I’m attempting to construct a tensor directly on the GPU from a float array. When I generate a random tensor and pass it the same TensorOptions
item, it successfully generates on the GPU, but when I do the same thing with from_blob
, it gives me an error.
Minimum working example:
#include <bits/stdc++.h>
#include <torch/torch.h>
int main() {
auto options = torch::TensorOptions().device(torch::kCUDA);
float temp[12];
for (int i = 0; i < 12; i++) {
temp[i] = i;
}
torch::Tensor cudaTest = torch::rand({12}, options); //works
std::cout << cudaTest << std::endl;
cudaTest = torch::from_blob(temp, {12}, options); //doesn't work
std::cout << cudaTest << std::endl;
}
Output:
0.9597
0.6517
0.5960
0.4641
0.9111
0.4068
0.5783
0.0447
0.2747
0.7274
0.0227
0.7498
[ CUDAFloatType{12} ]
terminate called after throwing an instance of 'c10::Error'
what(): CUDA error: invalid argument (getDeviceFromPtr at ../aten/src/ATen/cuda/CUDADevice.h:13)

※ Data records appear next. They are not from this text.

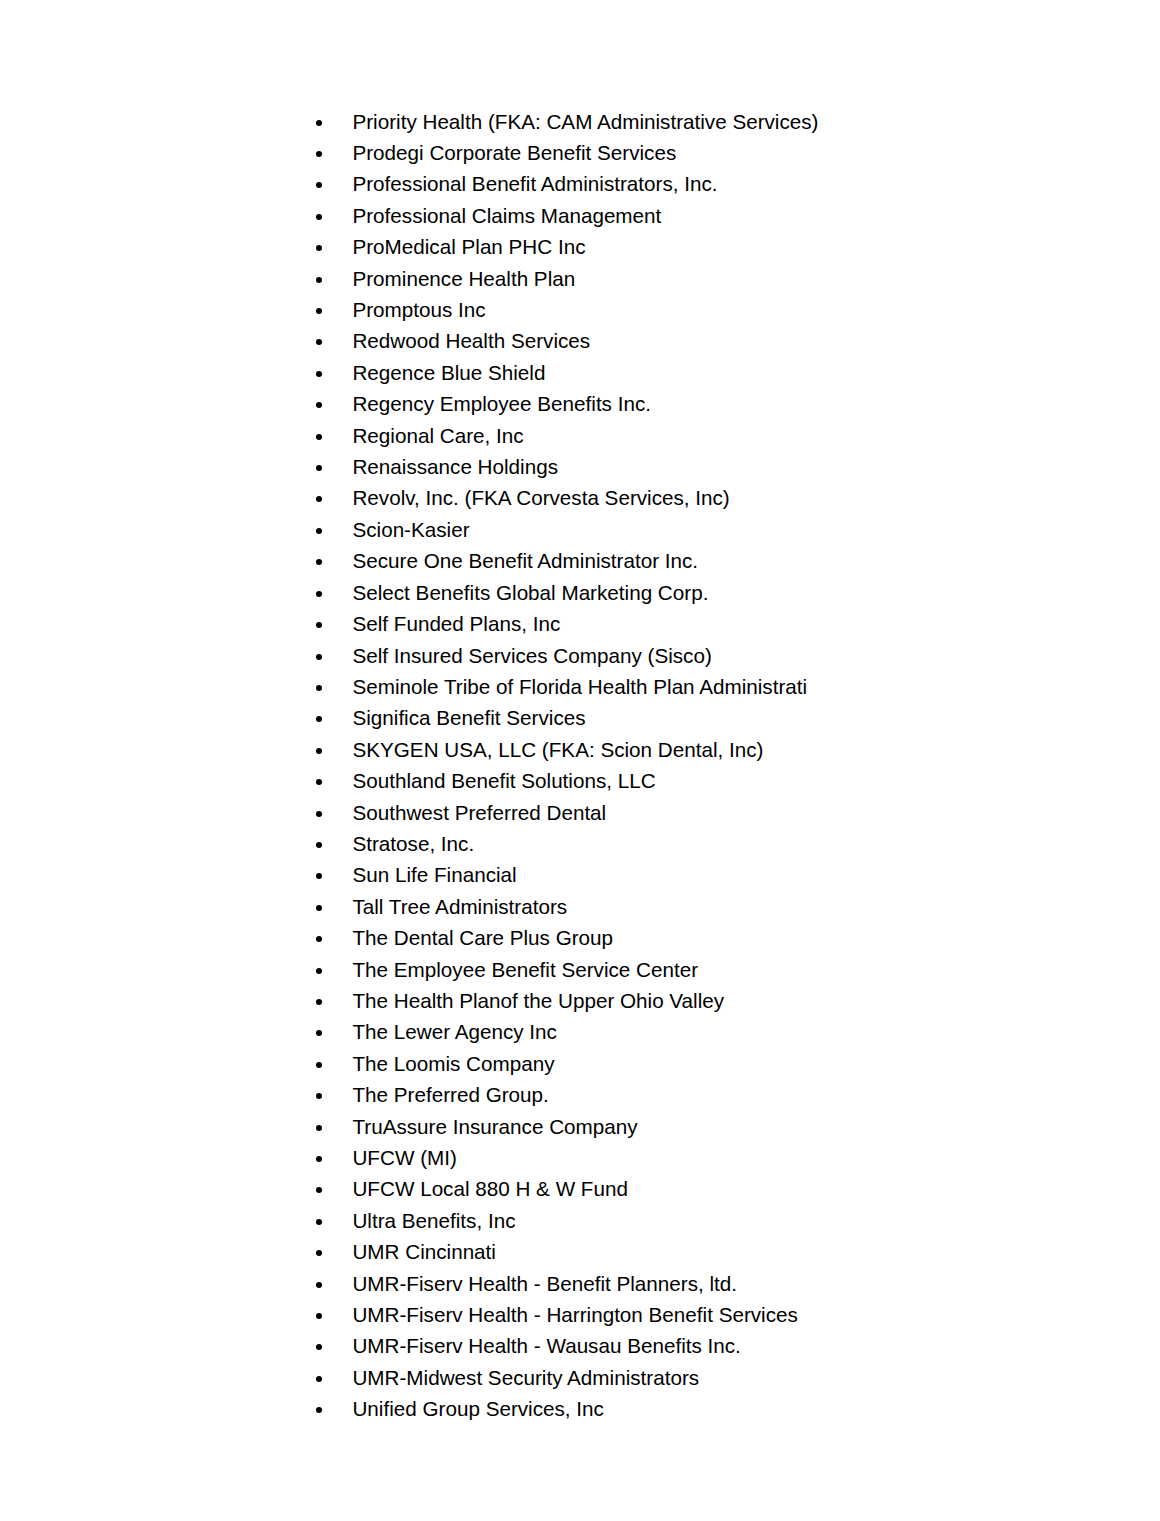Priority Health (FKA: CAM Administrative Services)
Prodegi Corporate Benefit Services
Professional Benefit Administrators, Inc.
Professional Claims Management
ProMedical Plan PHC Inc
Prominence Health Plan
Promptous Inc
Redwood Health Services
Regence Blue Shield
Regency Employee Benefits Inc.
Regional Care, Inc
Renaissance Holdings
Revolv, Inc. (FKA Corvesta Services, Inc)
Scion-Kasier
Secure One Benefit Administrator Inc.
Select Benefits Global Marketing Corp.
Self Funded Plans, Inc
Self Insured Services Company (Sisco)
Seminole Tribe of Florida Health Plan Administrati
Significa Benefit Services
SKYGEN USA, LLC (FKA: Scion Dental, Inc)
Southland Benefit Solutions, LLC
Southwest Preferred Dental
Stratose, Inc.
Sun Life Financial
Tall Tree Administrators
The Dental Care Plus Group
The Employee Benefit Service Center
The Health Planof the Upper Ohio Valley
The Lewer Agency Inc
The Loomis Company
The Preferred Group.
TruAssure Insurance Company
UFCW (MI)
UFCW Local 880 H & W Fund
Ultra Benefits, Inc
UMR Cincinnati
UMR-Fiserv Health - Benefit Planners, ltd.
UMR-Fiserv Health - Harrington Benefit Services
UMR-Fiserv Health - Wausau Benefits Inc.
UMR-Midwest Security Administrators
Unified Group Services, Inc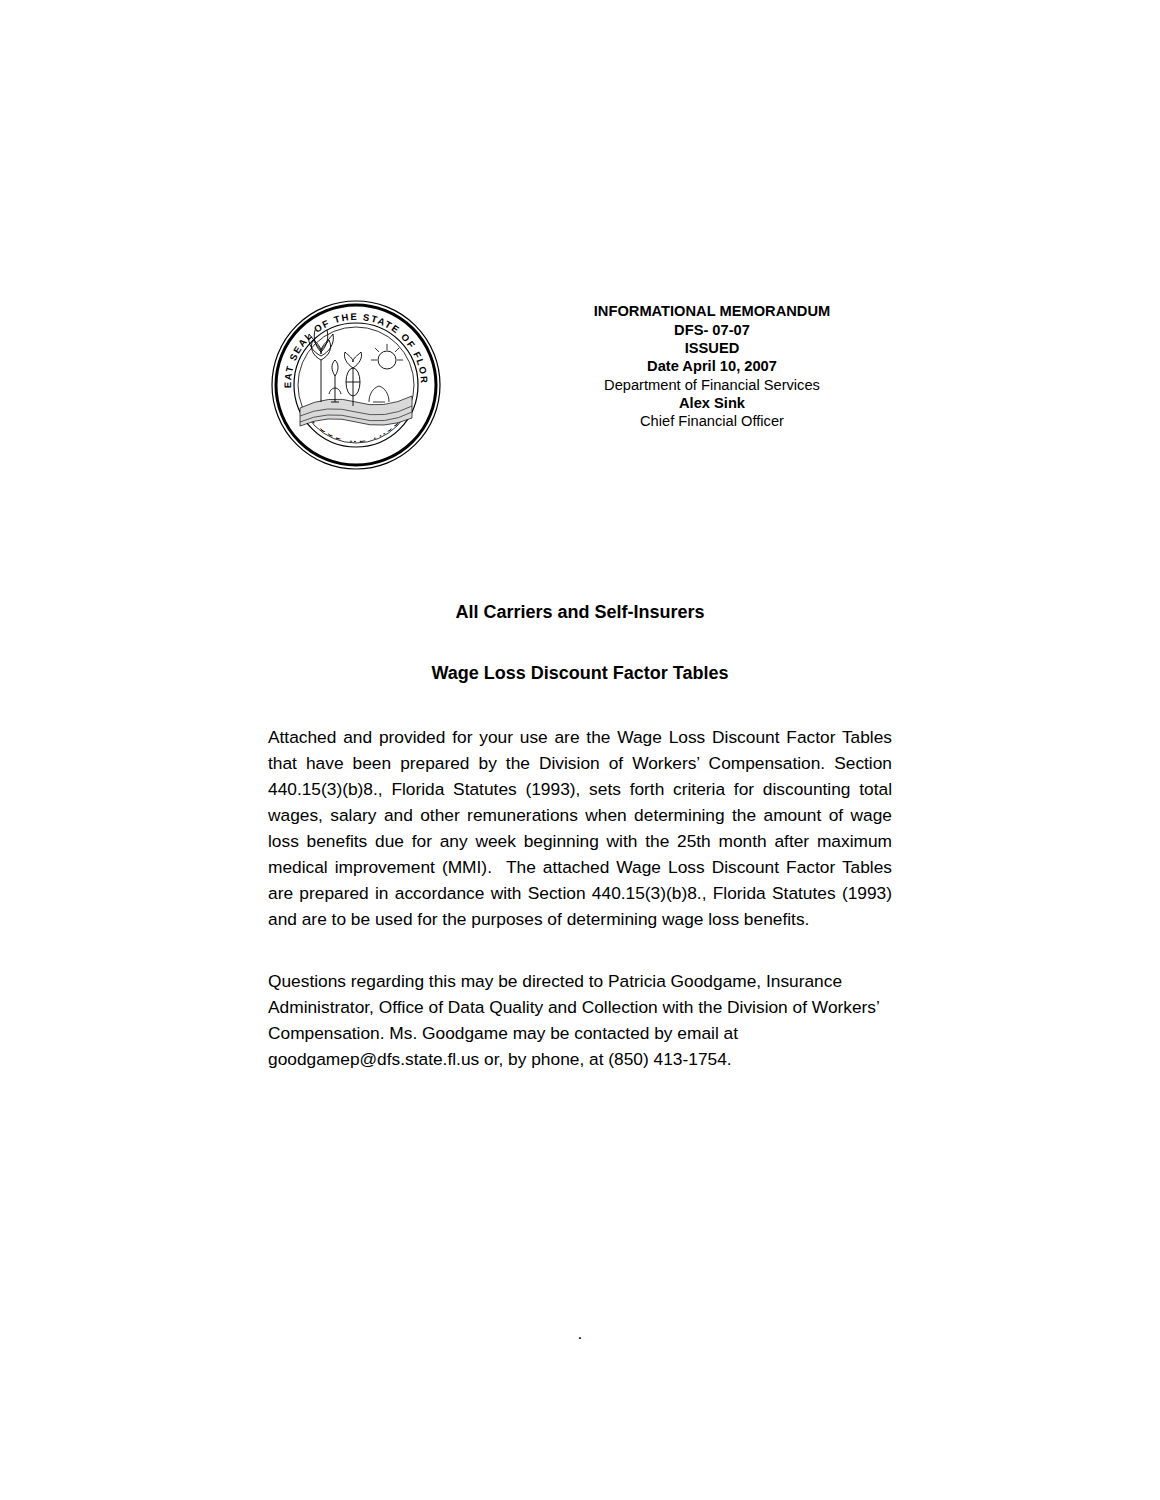Great Seal of the State of Florida GREAT SEAL OF THE STATE OF FLORIDA IN GOD WE TRUST
INFORMATIONAL MEMORANDUM
DFS- 07-07
ISSUED
Date April 10, 2007
Department of Financial Services
Alex Sink
Chief Financial Officer
All Carriers and Self-Insurers
Wage Loss Discount Factor Tables
Attached and provided for your use are the Wage Loss Discount Factor Tables that have been prepared by the Division of Workers’ Compensation. Section 440.15(3)(b)8., Florida Statutes (1993), sets forth criteria for discounting total wages, salary and other remunerations when determining the amount of wage loss benefits due for any week beginning with the 25th month after maximum medical improvement (MMI). The attached Wage Loss Discount Factor Tables are prepared in accordance with Section 440.15(3)(b)8., Florida Statutes (1993) and are to be used for the purposes of determining wage loss benefits.
Questions regarding this may be directed to Patricia Goodgame, Insurance Administrator, Office of Data Quality and Collection with the Division of Workers’ Compensation. Ms. Goodgame may be contacted by email at goodgamep@dfs.state.fl.us or, by phone, at (850) 413-1754.
.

frame #0: c10::Error::Error(c10::SourceLocation, std::__cxx11::basic_string<char, std::char_traits<char>, std::allocator<char> > const&) + 0x6a (0x7fcdfa928aaa in /usr/local/libtorch/lib/libc10.so)
frame #1: <unknown function> + 0x390babf (0x7fcdad161abf in /usr/local/libtorch/lib/libtorch_cuda.so)
frame #2: at::from_blob(void*, c10::ArrayRef<long>, c10::ArrayRef<long>, c10::TensorOptions const&) + 0x823 (0x5580868fcd03 in ./a)
frame #3: torch::from_blob(void*, c10::ArrayRef<long>, c10::TensorOptions const&) + 0x8c (0x5580868fdaac in ./a)
frame #4: main + 0x189 (0x5580868f2e69 in ./a)
frame #5: __libc_start_main + 0xf3 (0x7fcda8e040b3 in /lib/x86_64-linux-gnu/libc.so.6)
frame #6: _start + 0x2e (0x5580868f398e in ./a)
Aborted (core dumped)
Any idea what the problem could be? I don’t want to construct in regular memory and use .to(device) since it seems to be a bit slower.